Source material section start

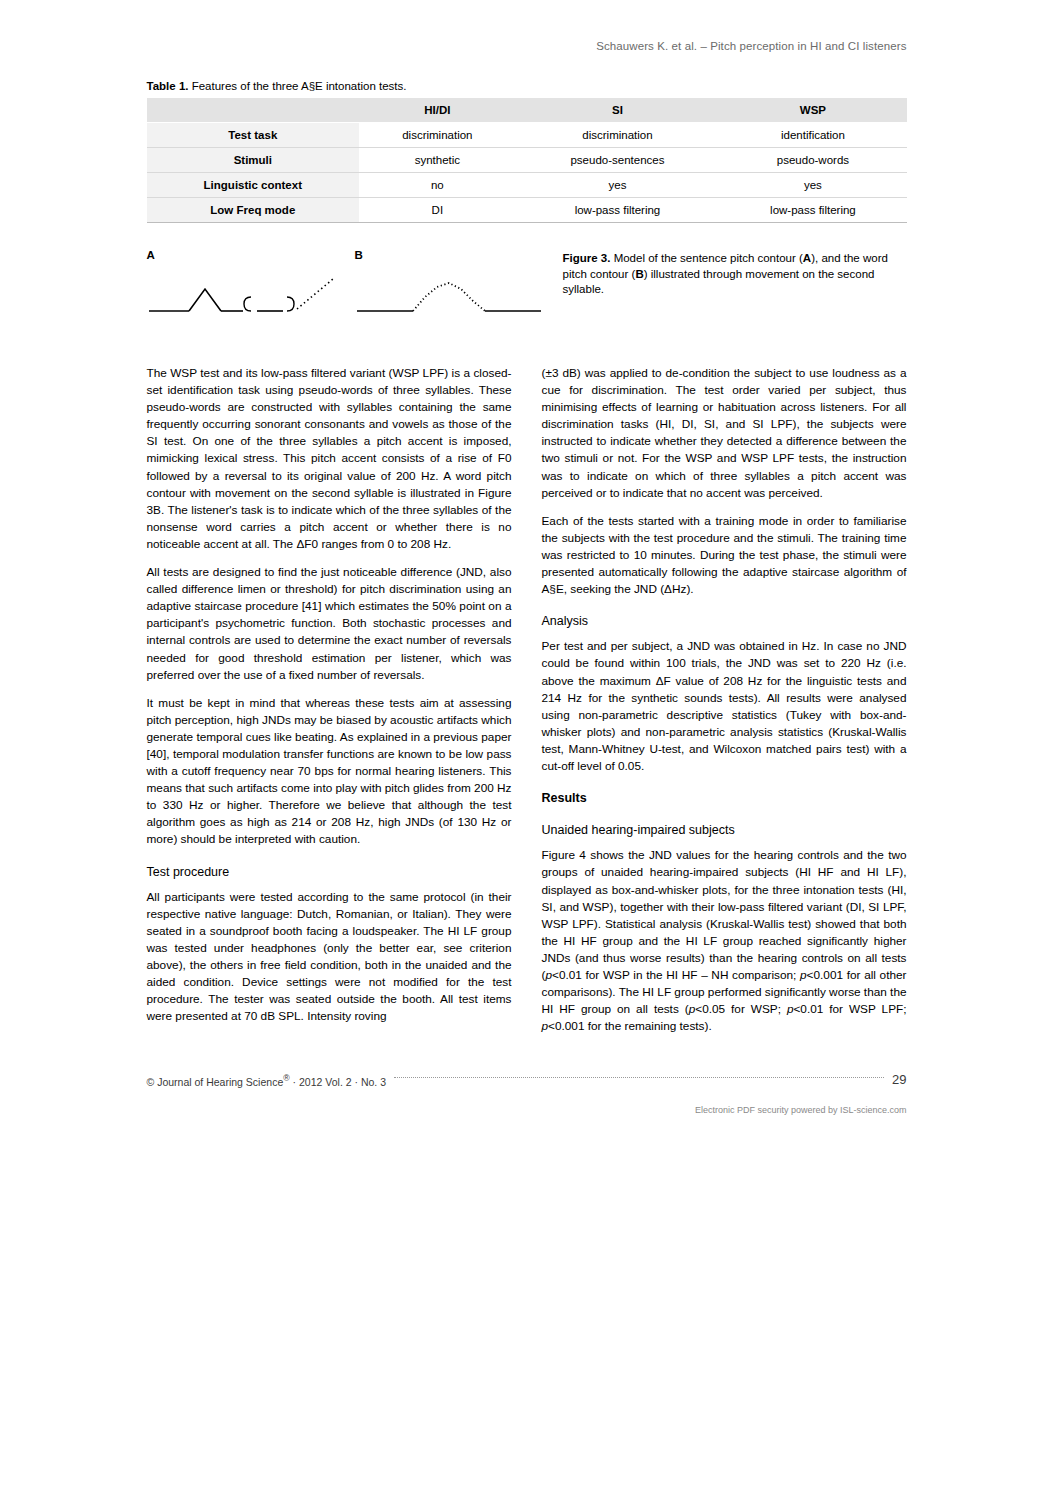Schauwers K. et al. – Pitch perception in HI and CI listeners
Table 1. Features of the three A§E intonation tests.
| | HI/DI | SI | WSP |
| --- | --- | --- | --- |
| Test task | discrimination | discrimination | identification |
| Stimuli | synthetic | pseudo-sentences | pseudo-words |
| Linguistic context | no | yes | yes |
| Low Freq mode | DI | low-pass filtering | low-pass filtering |
A
B
Figure 3. Model of the sentence pitch contour (A), and the word pitch contour (B) illustrated through movement on the second syllable.
The WSP test and its low-pass filtered variant (WSP LPF) is a closed-set identification task using pseudo-words of three syllables. These pseudo-words are constructed with syllables containing the same frequently occurring sonorant consonants and vowels as those of the SI test. On one of the three syllables a pitch accent is imposed, mimicking lexical stress. This pitch accent consists of a rise of F0 followed by a reversal to its original value of 200 Hz. A word pitch contour with movement on the second syllable is illustrated in Figure 3B. The listener's task is to indicate which of the three syllables of the nonsense word carries a pitch accent or whether there is no noticeable accent at all. The ΔF0 ranges from 0 to 208 Hz.
All tests are designed to find the just noticeable difference (JND, also called difference limen or threshold) for pitch discrimination using an adaptive staircase procedure [41] which estimates the 50% point on a participant's psychometric function. Both stochastic processes and internal controls are used to determine the exact number of reversals needed for good threshold estimation per listener, which was preferred over the use of a fixed number of reversals.
It must be kept in mind that whereas these tests aim at assessing pitch perception, high JNDs may be biased by acoustic artifacts which generate temporal cues like beating. As explained in a previous paper [40], temporal modulation transfer functions are known to be low pass with a cutoff frequency near 70 bps for normal hearing listeners. This means that such artifacts come into play with pitch glides from 200 Hz to 330 Hz or higher. Therefore we believe that although the test algorithm goes as high as 214 or 208 Hz, high JNDs (of 130 Hz or more) should be interpreted with caution.
Test procedure
All participants were tested according to the same protocol (in their respective native language: Dutch, Romanian, or Italian). They were seated in a soundproof booth facing a loudspeaker. The HI LF group was tested under headphones (only the better ear, see criterion above), the others in free field condition, both in the unaided and the aided condition. Device settings were not modified for the test procedure. The tester was seated outside the booth. All test items were presented at 70 dB SPL. Intensity roving
(±3 dB) was applied to de-condition the subject to use loudness as a cue for discrimination. The test order varied per subject, thus minimising effects of learning or habituation across listeners. For all discrimination tasks (HI, DI, SI, and SI LPF), the subjects were instructed to indicate whether they detected a difference between the two stimuli or not. For the WSP and WSP LPF tests, the instruction was to indicate on which of three syllables a pitch accent was perceived or to indicate that no accent was perceived.
Each of the tests started with a training mode in order to familiarise the subjects with the test procedure and the stimuli. The training time was restricted to 10 minutes. During the test phase, the stimuli were presented automatically following the adaptive staircase algorithm of A§E, seeking the JND (ΔHz).
Analysis
Per test and per subject, a JND was obtained in Hz. In case no JND could be found within 100 trials, the JND was set to 220 Hz (i.e. above the maximum ΔF value of 208 Hz for the linguistic tests and 214 Hz for the synthetic sounds tests). All results were analysed using non-parametric descriptive statistics (Tukey with box-and-whisker plots) and non-parametric analysis statistics (Kruskal-Wallis test, Mann-Whitney U-test, and Wilcoxon matched pairs test) with a cut-off level of 0.05.
Results
Unaided hearing-impaired subjects
Figure 4 shows the JND values for the hearing controls and the two groups of unaided hearing-impaired subjects (HI HF and HI LF), displayed as box-and-whisker plots, for the three intonation tests (HI, SI, and WSP), together with their low-pass filtered variant (DI, SI LPF, WSP LPF). Statistical analysis (Kruskal-Wallis test) showed that both the HI HF group and the HI LF group reached significantly higher JNDs (and thus worse results) than the hearing controls on all tests (p<0.01 for WSP in the HI HF – NH comparison; p<0.001 for all other comparisons). The HI LF group performed significantly worse than the HI HF group on all tests (p<0.05 for WSP; p<0.01 for WSP LPF; p<0.001 for the remaining tests).
© Journal of Hearing Science® · 2012 Vol. 2 · No. 3
29
Electronic PDF security powered by ISL-science.com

Source material section end

### What is needed:
Print all the entries exactly as they appear, without the pictures.

### Written solution:
Schauwers K. et al. – Pitch perception in HI and CI listeners
Table 1. Features of the three A§E intonation tests.
| | HI/DI | SI | WSP |
| --- | --- | --- | --- |
| Test task | discrimination | discrimination | identification |
| Stimuli | synthetic | pseudo-sentences | pseudo-words |
| Linguistic context | no | yes | yes |
| Low Freq mode | DI | low-pass filtering | low-pass filtering |
A
B
Figure 3. Model of the sentence pitch contour (A), and the word pitch contour (B) illustrated through movement on the second syllable.
The WSP test and its low-pass filtered variant (WSP LPF) is a closed-set identification task using pseudo-words of three syllables. These pseudo-words are constructed with syllables containing the same frequently occurring sonorant consonants and vowels as those of the SI test. On one of the three syllables a pitch accent is imposed, mimicking lexical stress. This pitch accent consists of a rise of F0 followed by a reversal to its original value of 200 Hz. A word pitch contour with movement on the second syllable is illustrated in Figure 3B. The listener's task is to indicate which of the three syllables of the nonsense word carries a pitch accent or whether there is no noticeable accent at all. The ΔF0 ranges from 0 to 208 Hz.
All tests are designed to find the just noticeable difference (JND, also called difference limen or threshold) for pitch discrimination using an adaptive staircase procedure [41] which estimates the 50% point on a participant's psychometric function. Both stochastic processes and internal controls are used to determine the exact number of reversals needed for good threshold estimation per listener, which was preferred over the use of a fixed number of reversals.
It must be kept in mind that whereas these tests aim at assessing pitch perception, high JNDs may be biased by acoustic artifacts which generate temporal cues like beating. As explained in a previous paper [40], temporal modulation transfer functions are known to be low pass with a cutoff frequency near 70 bps for normal hearing listeners. This means that such artifacts come into play with pitch glides from 200 Hz to 330 Hz or higher. Therefore we believe that although the test algorithm goes as high as 214 or 208 Hz, high JNDs (of 130 Hz or more) should be interpreted with caution.
Test procedure
All participants were tested according to the same protocol (in their respective native language: Dutch, Romanian, or Italian). They were seated in a soundproof booth facing a loudspeaker. The HI LF group was tested under headphones (only the better ear, see criterion above), the others in free field condition, both in the unaided and the aided condition. Device settings were not modified for the test procedure. The tester was seated outside the booth. All test items were presented at 70 dB SPL. Intensity roving
(±3 dB) was applied to de-condition the subject to use loudness as a cue for discrimination. The test order varied per subject, thus minimising effects of learning or habituation across listeners. For all discrimination tasks (HI, DI, SI, and SI LPF), the subjects were instructed to indicate whether they detected a difference between the two stimuli or not. For the WSP and WSP LPF tests, the instruction was to indicate on which of three syllables a pitch accent was perceived or to indicate that no accent was perceived.
Each of the tests started with a training mode in order to familiarise the subjects with the test procedure and the stimuli. The training time was restricted to 10 minutes. During the test phase, the stimuli were presented automatically following the adaptive staircase algorithm of A§E, seeking the JND (ΔHz).
Analysis
Per test and per subject, a JND was obtained in Hz. In case no JND could be found within 100 trials, the JND was set to 220 Hz (i.e. above the maximum ΔF value of 208 Hz for the linguistic tests and 214 Hz for the synthetic sounds tests). All results were analysed using non-parametric descriptive statistics (Tukey with box-and-whisker plots) and non-parametric analysis statistics (Kruskal-Wallis test, Mann-Whitney U-test, and Wilcoxon matched pairs test) with a cut-off level of 0.05.
Results
Unaided hearing-impaired subjects
Figure 4 shows the JND values for the hearing controls and the two groups of unaided hearing-impaired subjects (HI HF and HI LF), displayed as box-and-whisker plots, for the three intonation tests (HI, SI, and WSP), together with their low-pass filtered variant (DI, SI LPF, WSP LPF). Statistical analysis (Kruskal-Wallis test) showed that both the HI HF group and the HI LF group reached significantly higher JNDs (and thus worse results) than the hearing controls on all tests (p<0.01 for WSP in the HI HF – NH comparison; p<0.001 for all other comparisons). The HI LF group performed significantly worse than the HI HF group on all tests (p<0.05 for WSP; p<0.01 for WSP LPF; p<0.001 for the remaining tests).
© Journal of Hearing Science® · 2012 Vol. 2 · No. 3
29
Electronic PDF security powered by ISL-science.com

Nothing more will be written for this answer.